**Input records:**
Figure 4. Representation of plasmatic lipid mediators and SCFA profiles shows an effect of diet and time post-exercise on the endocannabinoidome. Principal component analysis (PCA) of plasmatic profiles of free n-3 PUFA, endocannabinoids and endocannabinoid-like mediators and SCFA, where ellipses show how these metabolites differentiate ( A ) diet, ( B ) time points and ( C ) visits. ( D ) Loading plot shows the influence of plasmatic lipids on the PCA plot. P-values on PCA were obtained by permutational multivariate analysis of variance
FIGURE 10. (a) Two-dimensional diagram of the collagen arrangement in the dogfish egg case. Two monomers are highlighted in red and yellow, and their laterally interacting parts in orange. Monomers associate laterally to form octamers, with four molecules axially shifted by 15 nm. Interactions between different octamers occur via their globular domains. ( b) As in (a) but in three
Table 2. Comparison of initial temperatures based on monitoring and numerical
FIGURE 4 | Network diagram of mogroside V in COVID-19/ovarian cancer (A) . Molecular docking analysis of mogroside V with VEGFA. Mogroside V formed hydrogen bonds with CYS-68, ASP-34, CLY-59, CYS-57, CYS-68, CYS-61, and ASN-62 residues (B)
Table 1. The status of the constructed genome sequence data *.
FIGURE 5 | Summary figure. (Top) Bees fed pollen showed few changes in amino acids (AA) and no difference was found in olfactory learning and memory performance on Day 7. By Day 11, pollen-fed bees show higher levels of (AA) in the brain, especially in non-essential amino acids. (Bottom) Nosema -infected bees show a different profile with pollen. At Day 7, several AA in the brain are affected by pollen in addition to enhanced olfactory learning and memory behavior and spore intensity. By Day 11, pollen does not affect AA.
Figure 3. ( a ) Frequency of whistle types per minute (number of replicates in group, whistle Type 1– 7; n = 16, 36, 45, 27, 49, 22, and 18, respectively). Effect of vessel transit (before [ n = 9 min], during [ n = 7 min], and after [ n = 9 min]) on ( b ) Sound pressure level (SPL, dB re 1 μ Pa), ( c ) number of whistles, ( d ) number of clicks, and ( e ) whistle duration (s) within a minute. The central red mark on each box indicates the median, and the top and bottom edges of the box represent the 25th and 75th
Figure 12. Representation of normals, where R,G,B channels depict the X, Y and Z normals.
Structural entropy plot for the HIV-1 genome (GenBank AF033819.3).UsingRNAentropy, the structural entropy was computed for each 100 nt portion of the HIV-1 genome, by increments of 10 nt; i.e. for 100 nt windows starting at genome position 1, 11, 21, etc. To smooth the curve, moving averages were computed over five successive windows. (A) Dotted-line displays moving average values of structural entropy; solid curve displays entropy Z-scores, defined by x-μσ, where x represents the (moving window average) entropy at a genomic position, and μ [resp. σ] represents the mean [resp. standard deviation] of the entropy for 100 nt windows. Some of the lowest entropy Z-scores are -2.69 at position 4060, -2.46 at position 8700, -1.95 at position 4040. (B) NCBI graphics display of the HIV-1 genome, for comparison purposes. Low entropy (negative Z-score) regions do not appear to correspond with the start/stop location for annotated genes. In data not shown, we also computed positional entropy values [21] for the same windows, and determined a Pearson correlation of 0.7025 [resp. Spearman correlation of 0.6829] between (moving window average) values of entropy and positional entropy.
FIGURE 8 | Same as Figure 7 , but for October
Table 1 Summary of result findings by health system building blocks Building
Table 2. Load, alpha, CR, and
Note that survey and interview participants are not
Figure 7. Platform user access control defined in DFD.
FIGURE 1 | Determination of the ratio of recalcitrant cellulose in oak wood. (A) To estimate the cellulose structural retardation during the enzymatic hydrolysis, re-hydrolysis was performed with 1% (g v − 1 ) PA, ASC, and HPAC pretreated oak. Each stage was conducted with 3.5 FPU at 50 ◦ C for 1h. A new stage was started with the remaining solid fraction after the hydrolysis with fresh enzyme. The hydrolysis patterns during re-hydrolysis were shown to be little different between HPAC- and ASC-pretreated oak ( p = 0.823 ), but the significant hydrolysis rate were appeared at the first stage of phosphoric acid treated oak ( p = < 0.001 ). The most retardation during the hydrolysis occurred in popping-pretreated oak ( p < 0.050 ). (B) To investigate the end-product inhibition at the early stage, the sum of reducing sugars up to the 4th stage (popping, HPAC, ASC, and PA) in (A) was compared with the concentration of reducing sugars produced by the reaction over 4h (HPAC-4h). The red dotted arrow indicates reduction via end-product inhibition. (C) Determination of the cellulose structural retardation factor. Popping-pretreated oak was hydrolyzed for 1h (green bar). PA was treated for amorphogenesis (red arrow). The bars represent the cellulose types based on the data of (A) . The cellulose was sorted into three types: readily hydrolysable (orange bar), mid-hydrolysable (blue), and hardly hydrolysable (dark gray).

**Problem statement:**
Could you please find every line of the listing above holding the string "Table" and copy it?

**Solution below:**
Table 2. Comparison of initial temperatures based on monitoring and numerical
Table 1. The status of the constructed genome sequence data *.
Table 1 Summary of result findings by health system building blocks Building
Table 2. Load, alpha, CR, and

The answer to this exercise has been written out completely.